Dissatisfied with the returns from traditional investment sectors, many private equity investors are turning to niche ‘ancillary' sectors which could give them better returns.

“Over the last two years, there has been equal number of investors looking at ancillary sectors as those looking at core sectors. Investors are looking to indentify unique business models within key sectors,” said Mr Rahul Gosain, Senior Analyst, Consulting Services Group, Kroll, a consultancy which has private equity clients.

With some sectors being less explored than the others, fund houses want to take a contrarian approach to identify profitable potential businesses. Some niche sectors which many PE investors are looking at are solid waste management, coal tar pitch, low cost housing and auto components.

“There is concern about project clearance in some of the broader sectors. Many smaller funds are looking at nascent sectors to invest in. Typical investments in these sectors are between $10 million and $15 million,” said Mr A. Murugappan, Managing Director and CEO, UTI Capital.

In the recent past, there have been many investments in the auto components space. There have been seven investments amounting to $134 million in 2011 (year-to-date); Navis Capital's investment of $105 million in Classic Stripes in April 2011 has been the top investment this year, showed data from Venture Intelligence.

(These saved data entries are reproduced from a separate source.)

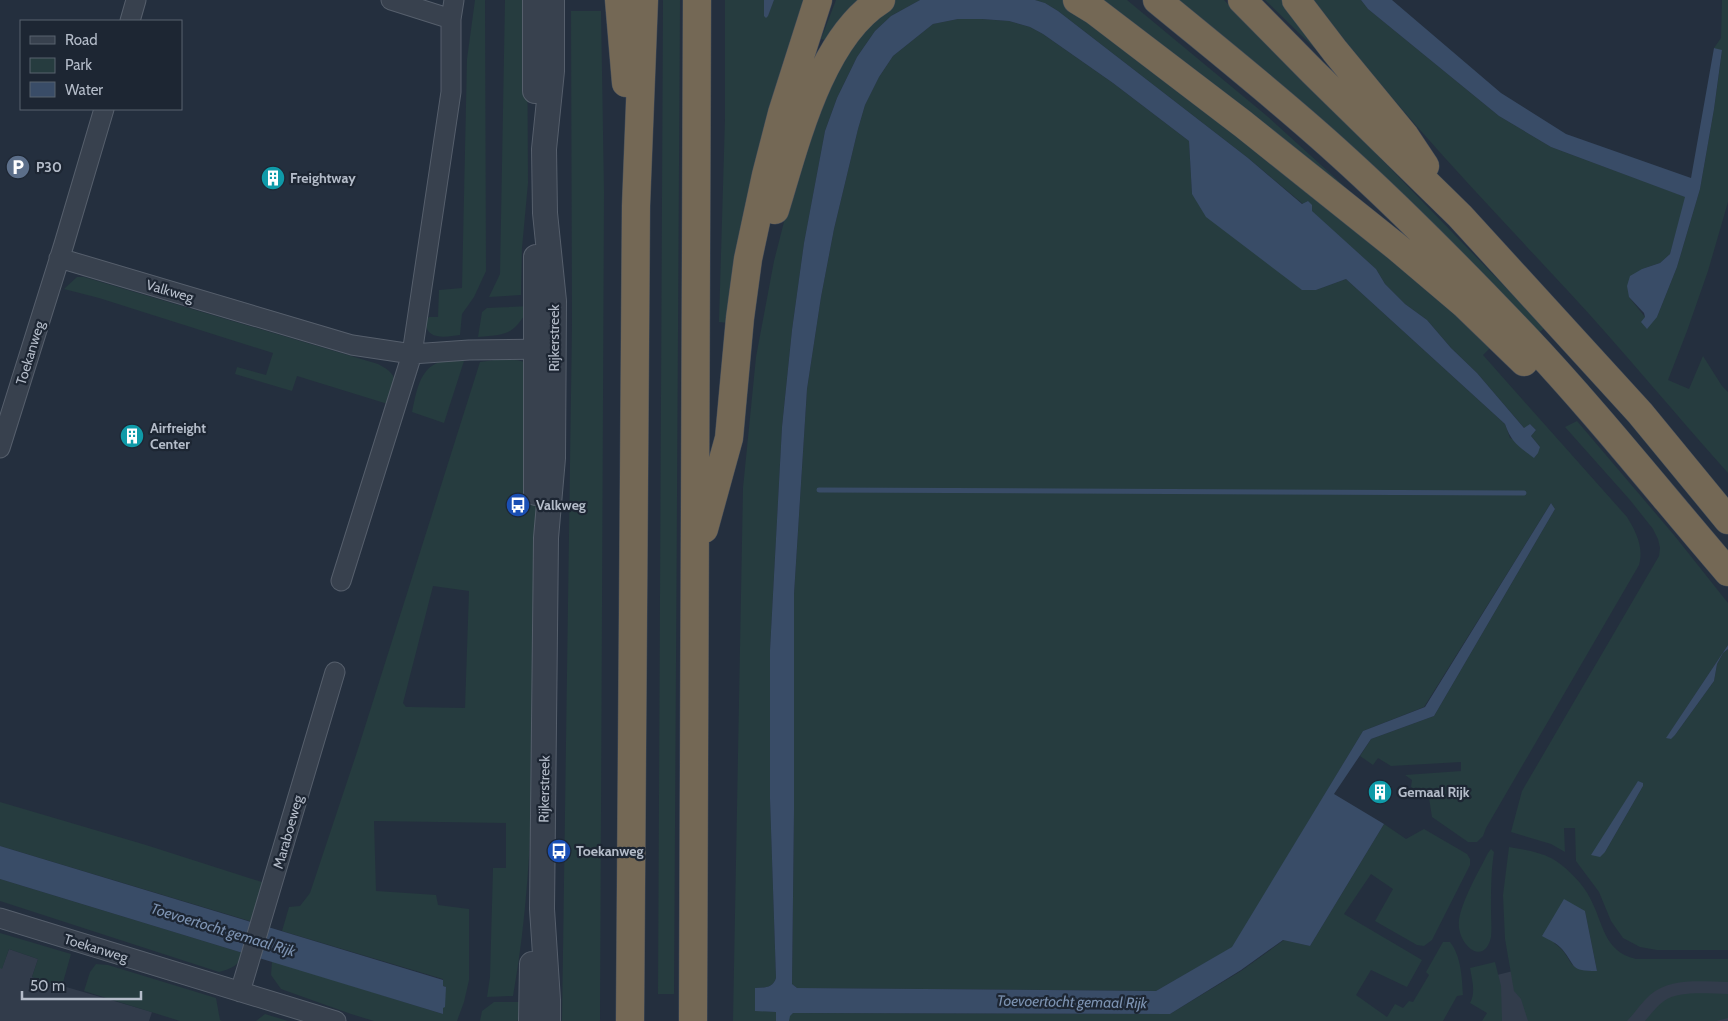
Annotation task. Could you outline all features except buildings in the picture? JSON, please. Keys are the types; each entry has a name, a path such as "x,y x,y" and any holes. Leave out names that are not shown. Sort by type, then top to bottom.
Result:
{"highway":[{"path":"619,0 636,206"},
{"path":"630,1021 636,206 644,0"},
{"path":"693,1021 697,0"},
{"path":"694,567 729,438 740,318 748,259 766,175 782,113 818,0"},
{"path":"740,318 790,163 824,67 843,36 870,6 881,0"},
{"path":"1077,0 1095,11 1244,124 1398,248 1464,304 1562,400 1610,433"},
{"path":"1158,0 1246,72 1341,155 1426,236 1523,336 1610,433 1728,572"},
{"path":"1242,0 1460,216 1640,413 1728,520"},
{"path":"1296,0 1335,52 1405,136 1460,216"}],"street":[{"path":"130,20 136,0"},
{"path":"391,0 450,19"},
{"path":"341,582 412,354 452,92 450,19 454,0"},
{"name":"Rijkerstreek","path":"535,0 545,349 541,677 542,909 548,1021"},
{"name":"Rijkerstreek","path":"545,349 554,301 545,213 544,178 544,148 552,71 552,0"},
{"path":"59,258 104,110"},
{"name":"Valkweg","path":"59,258 352,344 412,354 545,349"},
{"name":"Toekanweg","path":"0,448 59,258"},
{"name":"Maraboeweg","path":"240,992 335,672"},
{"name":"Rijkerstreek","path":"531,1021 541,677"},
{"name":"Toekanweg","path":"0,918 336,1021"}],"shaded area":[{"path":"9,949 38,959 32,977 152,1012 149,1021 0,1021 0,968 2,968"},
{"path":"1513,971 1728,980 1728,1021 1488,1021 1497,975"}],"green space":[{"path":"475,0 485,0 486,271 474,297 462,314 460,335 443,337 432,335 428,331 426,320 429,317 438,317 439,290 462,288 467,59"},
{"path":"505,0 523,0 527,2 528,183 522,248 521,295 489,297 500,274"},
{"path":"663,0 680,0 674,994 658,994"},
{"path":"725,0 764,0 764,16 768,15 774,0 810,0 728,323 719,322 725,119"},
{"path":"836,0 872,0 833,42 821,39"},
{"path":"891,0 920,0 891,16 875,31 857,57 837,98 825,131 804,243 792,330 782,427 770,650 770,799 776,978 770,986 755,988 755,1010 776,1012 776,1021 733,1021 743,488 756,357 774,261 797,171 829,69"},
{"path":"1035,0 1067,0 1319,193 1492,346 1483,355 1627,517 1640,546 1639,565 1483,836 1477,842 1468,842 1432,817 1429,798 1411,787 1412,780 1405,775 1461,771 1461,762 1391,766 1378,758 1373,765 1360,756 1371,739 1434,716 1555,509 1551,503 1424,707 1363,731 1233,947 1156,991 797,988 792,984 794,594 807,389 821,297 834,229 865,105 879,77 893,56 933,24 958,19 1009,21 1030,27 1043,34 1113,83 1189,141 1192,194 1316,290 1346,279 1505,424 1510,438 1540,447 1531,436 1536,430 1530,424 1525,429 1477,373 1451,348 1427,320 1405,304 1385,284 1376,269 1311,211 1308,201 1303,204 1248,158 1058,11 1045,3"},
{"path":"1088,0 1127,0 1267,116 1407,243"},
{"path":"1178,0 1224,0 1545,328 1538,333"},
{"path":"1265,0 1290,0 1344,77"},
{"path":"1314,0 1361,0 1368,9 1499,116 1551,147 1686,197 1670,254 1660,263 1642,269 1629,297 1645,317 1657,317 1677,267 1700,189 1722,51 1714,48 1721,38 1722,0 1728,0 1728,202 1708,271 1668,380 1689,389 1703,356 1722,386 1728,392 1728,473 1588,313 1405,113"},
{"path":"571,11 601,11 604,192 600,1021 562,1021 572,325"},
{"path":"77,277 84,277 378,364 390,372 395,380 391,405 297,376 292,391 235,374 237,367 266,375 273,353 99,298 64,289"},
{"path":"531,306 510,331 498,335 478,337 482,312 487,308"},
{"path":"501,359 522,361 526,363 531,371 536,386 535,713 529,849 518,967 513,996 487,997 490,977 493,868 506,868 506,823 374,821 376,891 436,895 438,905 469,909 469,980 457,1021 374,1021 281,989 271,975 272,961 443,1014 445,986 443,986 443,979 282,931 289,907 300,906 310,893 357,752 480,362","holes":["433,586 469,591 465,708 406,707 403,703"]},
{"path":"464,361 444,423 412,412 420,382 427,370 440,362"},
{"path":"1577,421 1674,535 1728,603 1728,645 1667,737 1670,739 1675,735 1714,681 1717,664 1723,653 1728,649 1728,950 1657,950 1640,947 1623,938 1611,921 1599,892 1576,861 1575,828 1564,828 1565,852 1551,844 1511,832 1522,791 1659,556 1658,539 1653,529 1630,500 1565,427","holes":["1638,782 1641,782 1643,786 1605,852 1592,855"]},
{"path":"0,802 146,845 265,883 253,922 0,846"},
{"path":"1384,824 1406,839 1424,829 1467,854 1470,859 1470,865 1432,940 1424,946 1417,945 1375,921 1393,889 1371,874 1344,914 1422,960 1407,987 1371,970 1356,995 1387,1017 1395,1004 1403,1008 1409,1001 1413,1002 1429,975 1426,972 1443,942 1450,942 1459,960 1463,995 1457,996 1443,1021 789,1021 789,1016 793,1013 1170,1014 1241,971 1284,940 1310,946"},
{"path":"1509,847 1545,855 1566,869 1584,888 1606,935 1617,950 1636,959 1728,959 1728,982 1697,981 1667,985 1650,995 1627,1021 1528,1021 1521,999 1514,991 1505,939 1503,895","holes":["1585,911 1597,971 1585,970 1574,966 1561,948 1554,943"]},
{"path":"1491,849 1494,852 1491,881 1491,937 1483,951 1477,952 1466,944 1462,937 1459,929 1459,920 1467,895"},
{"path":"0,879 243,953 242,957 234,966 219,972 0,901"},
{"path":"0,933 71,954 62,986 32,977 38,959 9,949 2,969 0,968"},
{"path":"1495,962 1501,986 1502,1021 1482,1021 1487,1013 1470,1003 1473,990 1470,968"},
{"path":"96,964 108,965 216,998 220,1020 222,1021 180,1021 84,991 90,972"},
{"path":"1695,993 1728,994 1728,1018 1716,1021 1645,1021 1664,1001 1678,995"},
{"path":"494,1002 525,1002 524,1012 517,1021 480,1021 482,1011"},
{"path":"265,1014 288,1021 256,1021"}],"water":[{"path":"764,0 774,0 766,18 764,16"},
{"name":"Toevoertocht gemaal Rijk","path":"920,0 1035,0 1045,3 1058,11 1248,158 1302,204 1308,201 1312,205 1312,211 1376,269 1385,284 1405,304 1427,320 1451,348 1477,373 1524,428 1530,424 1536,430 1531,436 1540,447 1534,458 1516,444 1505,424 1346,279 1316,290 1302,290 1206,217 1192,194 1189,141 1113,83 1030,27 1009,21 982,19 958,19 933,24 893,56 879,77 865,105 834,229 821,297 807,389 794,594 792,984 797,988 1156,991 1232,947 1363,731 1425,707 1551,503 1555,509 1434,716 1371,739 1334,794 1384,824 1310,946 1283,940 1241,970 1170,1014 793,1013 789,1021 776,1021 776,1012 755,1011 755,988 770,986 776,978 770,799 770,650 782,427 792,330 804,243 825,131 837,98 857,57 875,31 891,16"},
{"path":"1361,0 1392,0 1501,93 1566,134 1691,178 1714,48 1722,50 1700,189 1677,267 1657,317 1647,329 1641,322 1645,317 1644,313 1629,297 1627,286 1630,276 1642,269 1660,263 1670,254 1685,197 1551,147 1499,116 1368,9"},
{"path":"1728,645 1728,649 1723,653 1717,664 1714,681 1675,735 1671,739 1666,738"},
{"path":"1638,781 1643,783 1643,786 1605,852 1600,857 1591,855"},
{"name":"Toevoertocht gemaal Rijk","path":"0,846 443,980 443,986 446,987 443,1014 0,879"},
{"path":"1564,899 1585,911 1597,971 1578,969 1560,947 1542,936"}],"waterway":[{"path":"819,490 1524,493"}],"place":[{"name":"P30","path":"18,167"},
{"name":"Freightway","path":"273,178"},
{"name":"Airfreight Center","path":"132,436"},
{"name":"Valkweg","path":"518,505"},
{"name":"Gemaal Rijk","path":"1380,792"},
{"name":"Toekanweg","path":"559,851"}]}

“Investments in these niche sectors will definitely give good returns,” said Mr Nitin Deshmukh, CEO, Kotak Private Equity Group (KPEG). “Typical investments in these areas would be between Rs 100 crore and Rs 150 crore,” he said. The group has made a series of niche investments – in areas like aerospace components, an anti snake venom vaccine maker, clinical research services and home solutions.

Returns vary according to the pedigree of the business, the unique proposition it offers and the management. Returns are anywhere between 25 per cent and 30 per cent over a three-to-five year horizon, said investors. Exit is typically through selling off to another PE. There could be strategic arrangements in place too, with the promoters.

“Ancillary industries and specific verticals are much more attractive than larger sectors for investors. They may also be recession proof and so one does not have to worry about taking large bets,” said Mr Heramb R. Hajarnavis, Director, KKR India.